> **REQUIRED WORK**:
Reproduce word for word, from the entries below, the line with "rgb(255, 255, 255);", the line with "to the following</div>", and every line between them, and nothing more.

[Start of Attachment]

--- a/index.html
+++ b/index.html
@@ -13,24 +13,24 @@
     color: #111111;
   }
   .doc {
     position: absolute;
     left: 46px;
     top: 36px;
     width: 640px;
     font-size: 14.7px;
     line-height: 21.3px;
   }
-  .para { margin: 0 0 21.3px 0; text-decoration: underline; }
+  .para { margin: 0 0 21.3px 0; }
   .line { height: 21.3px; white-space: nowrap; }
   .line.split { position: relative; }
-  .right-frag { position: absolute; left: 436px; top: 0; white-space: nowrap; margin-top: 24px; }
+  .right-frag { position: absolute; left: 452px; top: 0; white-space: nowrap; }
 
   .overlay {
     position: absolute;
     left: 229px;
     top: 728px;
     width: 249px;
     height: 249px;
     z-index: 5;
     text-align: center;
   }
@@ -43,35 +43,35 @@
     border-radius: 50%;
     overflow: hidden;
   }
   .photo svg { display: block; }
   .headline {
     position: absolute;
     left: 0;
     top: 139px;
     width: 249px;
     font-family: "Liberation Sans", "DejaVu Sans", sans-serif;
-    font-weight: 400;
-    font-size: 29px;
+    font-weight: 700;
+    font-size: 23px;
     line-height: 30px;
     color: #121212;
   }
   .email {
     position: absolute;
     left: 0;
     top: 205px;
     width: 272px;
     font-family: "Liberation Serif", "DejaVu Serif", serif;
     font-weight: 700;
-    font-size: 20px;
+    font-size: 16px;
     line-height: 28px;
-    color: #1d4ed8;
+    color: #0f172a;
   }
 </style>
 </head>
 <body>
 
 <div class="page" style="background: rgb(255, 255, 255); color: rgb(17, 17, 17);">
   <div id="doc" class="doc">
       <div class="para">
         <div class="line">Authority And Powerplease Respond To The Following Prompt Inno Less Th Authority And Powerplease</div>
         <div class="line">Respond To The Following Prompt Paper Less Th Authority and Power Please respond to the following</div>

[End of Attachment]
[Start of Attachment]

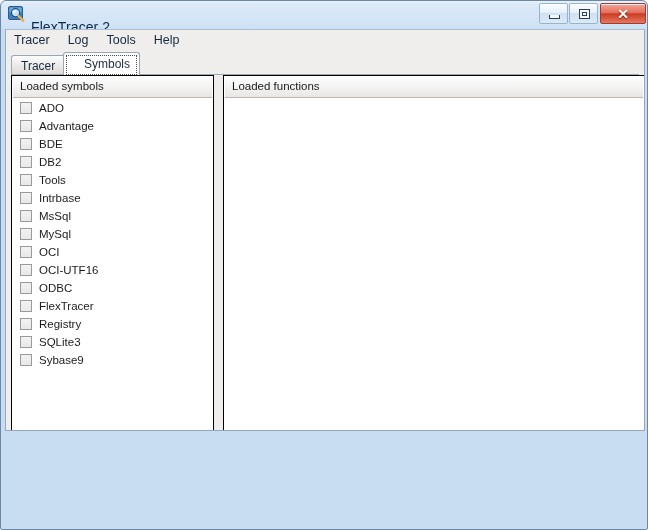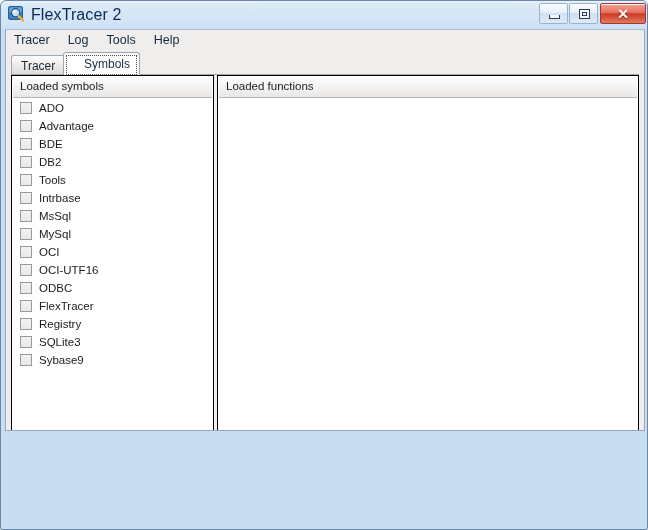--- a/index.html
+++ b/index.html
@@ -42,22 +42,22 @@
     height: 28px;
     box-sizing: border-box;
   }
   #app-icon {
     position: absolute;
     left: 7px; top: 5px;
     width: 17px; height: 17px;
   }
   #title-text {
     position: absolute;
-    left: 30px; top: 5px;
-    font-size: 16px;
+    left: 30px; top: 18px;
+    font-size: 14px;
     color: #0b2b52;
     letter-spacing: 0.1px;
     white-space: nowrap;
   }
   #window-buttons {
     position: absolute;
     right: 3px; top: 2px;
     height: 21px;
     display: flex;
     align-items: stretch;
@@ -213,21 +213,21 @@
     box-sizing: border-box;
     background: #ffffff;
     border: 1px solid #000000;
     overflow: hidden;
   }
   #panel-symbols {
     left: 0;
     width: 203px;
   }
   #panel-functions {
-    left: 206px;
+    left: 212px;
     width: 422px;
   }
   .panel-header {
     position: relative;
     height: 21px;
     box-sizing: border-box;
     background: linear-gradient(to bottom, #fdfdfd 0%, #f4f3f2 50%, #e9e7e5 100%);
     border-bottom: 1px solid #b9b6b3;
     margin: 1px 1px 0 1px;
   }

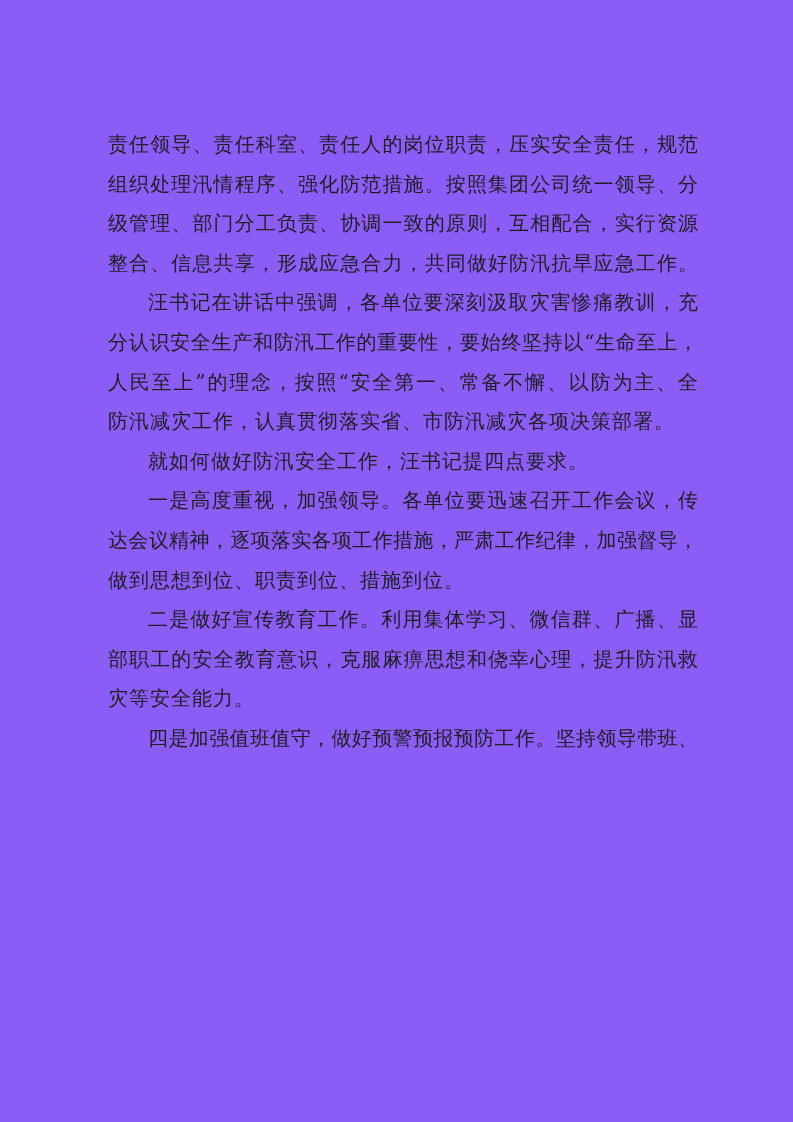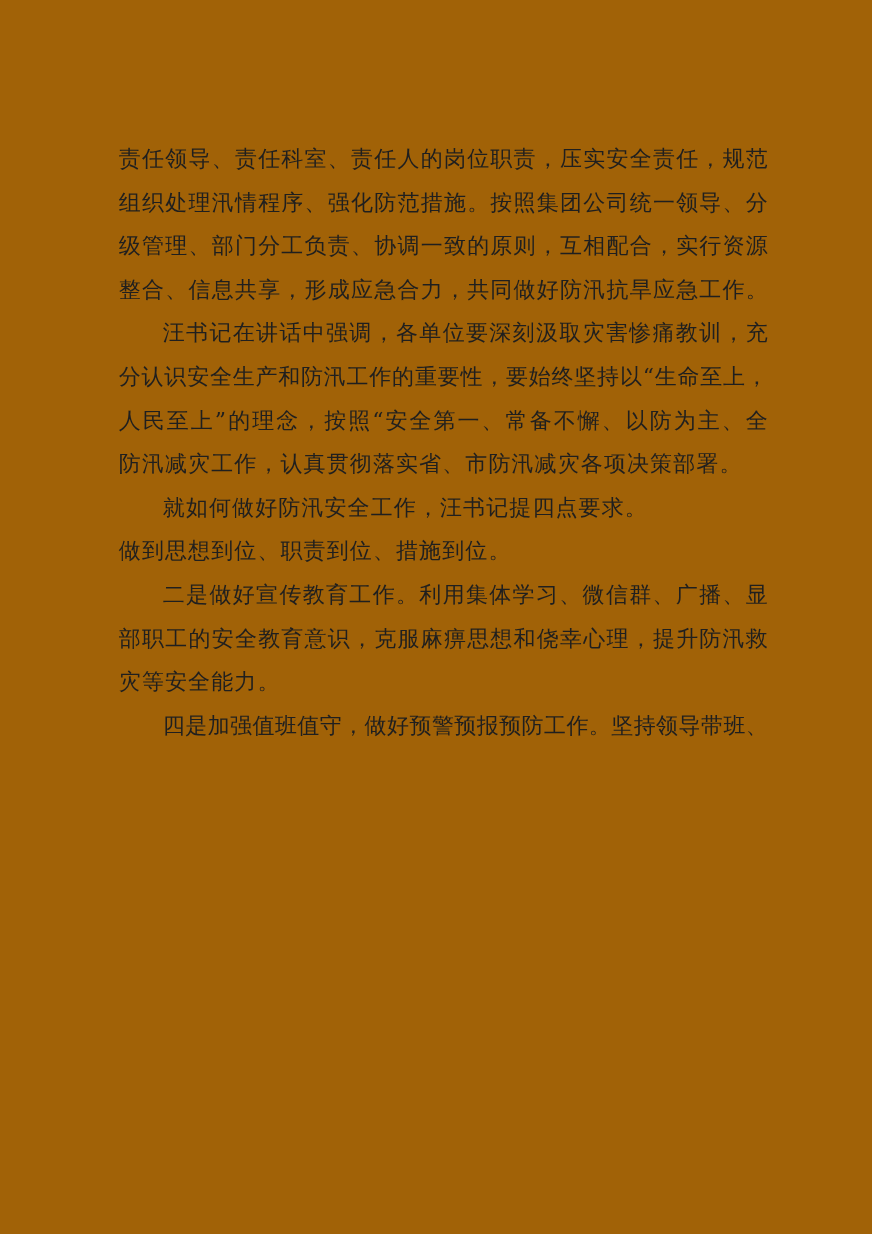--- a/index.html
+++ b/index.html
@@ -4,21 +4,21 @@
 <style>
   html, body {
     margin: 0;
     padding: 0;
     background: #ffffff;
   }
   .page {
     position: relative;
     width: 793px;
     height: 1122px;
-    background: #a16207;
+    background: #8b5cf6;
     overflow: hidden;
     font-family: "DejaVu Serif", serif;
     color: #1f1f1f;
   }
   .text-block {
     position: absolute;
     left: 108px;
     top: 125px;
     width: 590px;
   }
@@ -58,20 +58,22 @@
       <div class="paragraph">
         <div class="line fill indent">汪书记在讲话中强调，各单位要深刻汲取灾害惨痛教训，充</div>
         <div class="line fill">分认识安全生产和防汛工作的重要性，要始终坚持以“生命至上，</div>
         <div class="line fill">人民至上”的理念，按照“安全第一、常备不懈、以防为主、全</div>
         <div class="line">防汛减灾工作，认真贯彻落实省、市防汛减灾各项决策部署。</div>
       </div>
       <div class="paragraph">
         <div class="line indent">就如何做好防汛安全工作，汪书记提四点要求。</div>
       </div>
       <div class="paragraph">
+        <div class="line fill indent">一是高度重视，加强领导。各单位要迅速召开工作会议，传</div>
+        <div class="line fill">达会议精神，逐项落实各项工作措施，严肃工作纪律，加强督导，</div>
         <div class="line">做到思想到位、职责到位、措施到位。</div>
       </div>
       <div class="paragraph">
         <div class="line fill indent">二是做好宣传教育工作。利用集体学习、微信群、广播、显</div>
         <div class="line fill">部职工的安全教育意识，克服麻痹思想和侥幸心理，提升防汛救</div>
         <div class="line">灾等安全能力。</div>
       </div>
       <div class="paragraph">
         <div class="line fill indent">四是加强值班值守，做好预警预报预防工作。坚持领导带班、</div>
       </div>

[End of Attachment]

> **ANSWER TO THIS PROBLEM**:
 <div class="page" style="background: rgb(255, 255, 255); color: rgb(17, 17, 17);">
   <div id="doc" class="doc">
       <div class="para">
         <div class="line">Authority And Powerplease Respond To The Following Prompt Inno Less Th Authority And Powerplease</div>
         <div class="line">Respond To The Following Prompt Paper Less Th Authority and Power Please respond to the following</div>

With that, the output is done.